We need to create a Druid datasource for interactively analyzing incoming traffic. We have customer requests hitting our systems and each request breaks up into a set of customer services rendered.
For each filter expression, we need to be able to count the number of services rendered and also the number of requests. The following table depicts the data model.
As Druid can only handle flat data structures, we flattened our data into records on service level meaning that Druid ingests one record per service, not one record per request.
This lead us to the issue of how
to count the number of requests, which we handled by having the service-level records contain a unique request-ID which we pass into a hyperloglog unique count which gave us at least an estimate of the number of requests and does the right thing regardless of wichever filter expression a user clicks together.
The issue we now ran into is that we need to let our users perform ad-hoc queries over time ranges of several weeks or even months and we found that queries that are over a hyperloglog count are exremely slow (i.e. a single query takes several minutes to complete).
Now we need a way to fix this somehow and I would like to ask for help and exchange of ideas.

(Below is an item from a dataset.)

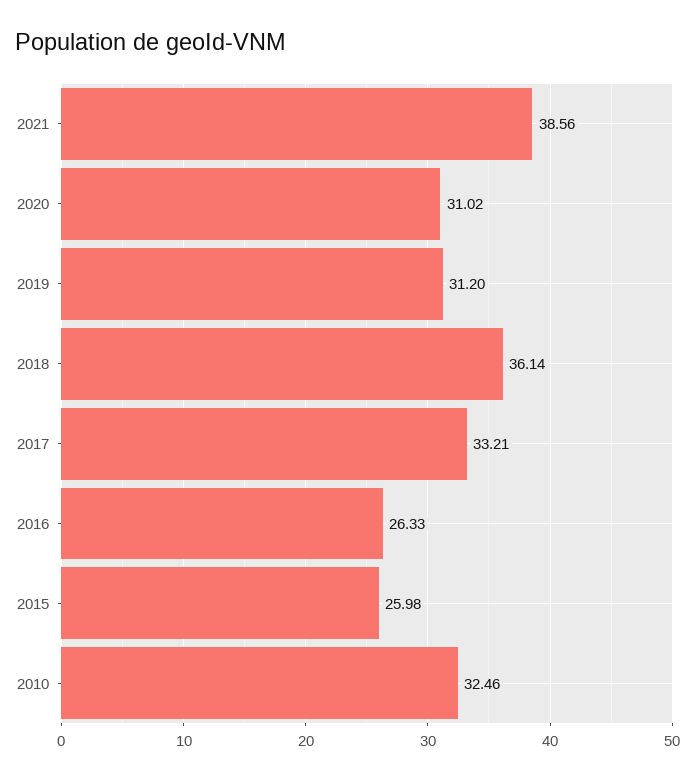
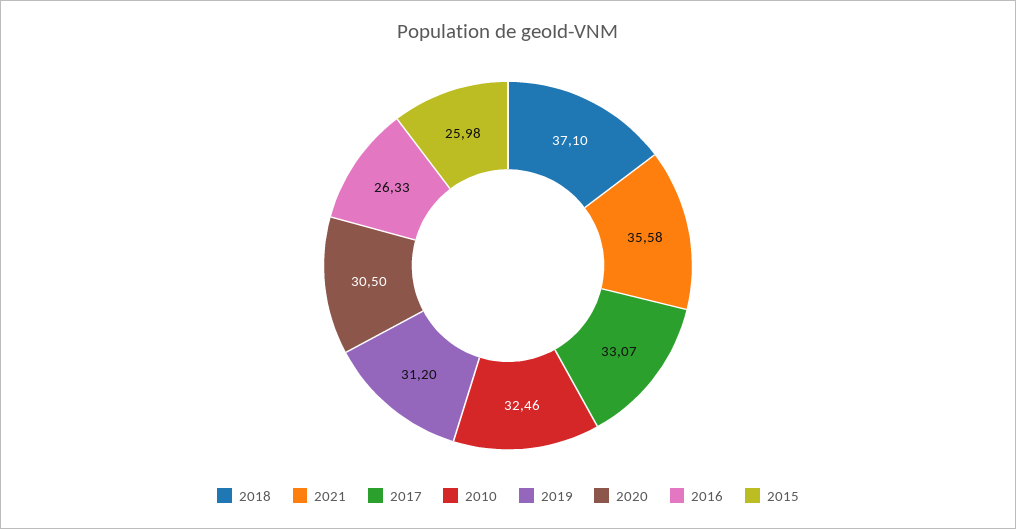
2021: 38.56 -> 35.58
2020: 31.02 -> 30.5
2018: 36.14 -> 37.1
2017: 33.21 -> 33.07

idea we have is that generally speaking a unique count is a count that must also be able to de-duplicate and this de-duplication must work even
for records that are weeks apart. We have some
of these unique counts for example to count the number of unique users. Obviously, two records that are weeks apart can pertain to the same user and a unique count should only increment by one.
However, for our case, we only need Druid to de-duplicate records within a very small window, basically
only within a segment-partition. If two records are an hour apart in time, they cannot belong to the same request anyways.
So one question would be if it is possible to advise Druid to unique-count within a partition or even a smaller scope and then use a normal count when merging intermediate results and whether it would be reasonable to assume that this might lead to a faster query performance.
would it make sense to use a theta-sketch? Are theta sketches faster than hyperloglogs in situations where faster query latency matters more than resulting data-volume?
Could theta-sketches help to model the stratified, combined unique- and normal counting.
Is there any other way to handle the use-case described?
Any help is much appreciated.